╭─ Page text

Musical Chairs is an American game show that aired from June 16 to October 31, 1975 on CBS. Singer Adam Wade hosted, making him the first African-American game show host. Wade had three Billboard top ten hits in 1961. The game show was recorded at the Ed Sullivan Theater (CBS Studio 50) in New York City and sportscaster Pat Hernon was the announcer. The show was created by Don Kirshner.

Musical Chairs aired at 4:00 PM (3:00 Central Time), replacing Tattletales, which had moved to the morning, against NBC's Somerset and ABC's The Money Maze (and later You Don't Say!); it was not successful in the ratings against that competition. Give-n-Take replaced Chairs the following Monday for 4 weeks before Tattletales moved back to 4:00 PM.

Usually appearing on each episode were guest singers and musical groups, among them The Tokens, The Spinners, Larry Kert, Margaret Whiting, Sharon Vaughn, The New Christy Minstrels and Sister Sledge as well as up and coming singers and stars such as Alaina Reed, Kelly Garrett,  Marilyn Sokol, Jane Olivor, and Irene Cara.

Gameplay
Four contestants competed, one usually a champion. Three rounds and nine songs were played. A singer (host Wade and/or one of the guest performers) would begin to sing a song, but stop at a certain point. The singer then sang three different lyrics for the next line of the song, only one of which was correct, which were all displayed on back-lit panels. The third panel occasionally contained humorous or absurd lyrics. The incorrect lyrics were written by songwriters/lyricists who were on the show's staff. Songwriter Bruce Sussman was the show's chief writer for its entire run.  On occasion, the performers would sing an entire verse and/or chorus and Wade would ask a simple trivia question related to the song, with three possible answers.  The players then picked which of the three options s/he thought was correct by pressing a button on their console.

For the first question in each round, the first three players to lock in the correct answer won the money for that question.  On the second question, only the first two correct answers won the money, and for the third question, only the first correct answer won the money.  The questions were worth $50 for the first round, $75 for the second round, and $100 for the third round.  However, after each question in the third round, the player with the least money was eliminated from the game, although they did get to keep any winnings up to that point.

╰─
╭─ Collected material

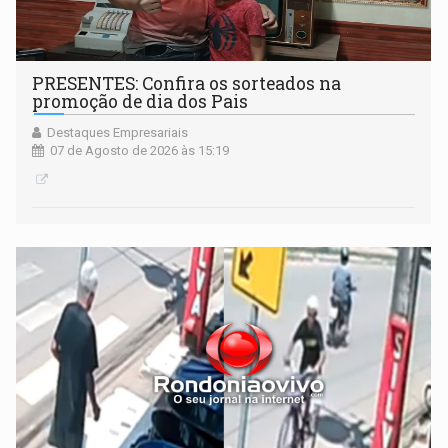
PRESENTES: Confira os sorteados na
promoção de dia dos Pais
Destaques Empresariais
07 de Agosto de 2026 às 15:19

╰─

*Your assignment*. From the Musical Chairs article, list every television program it names other than Musical Chairs itself. The lines above have no connection to the Musical Chairs article.

*Written response*.
- Tattletales
- Somerset
- The Money Maze
- You Don't Say!
- Give-n-Take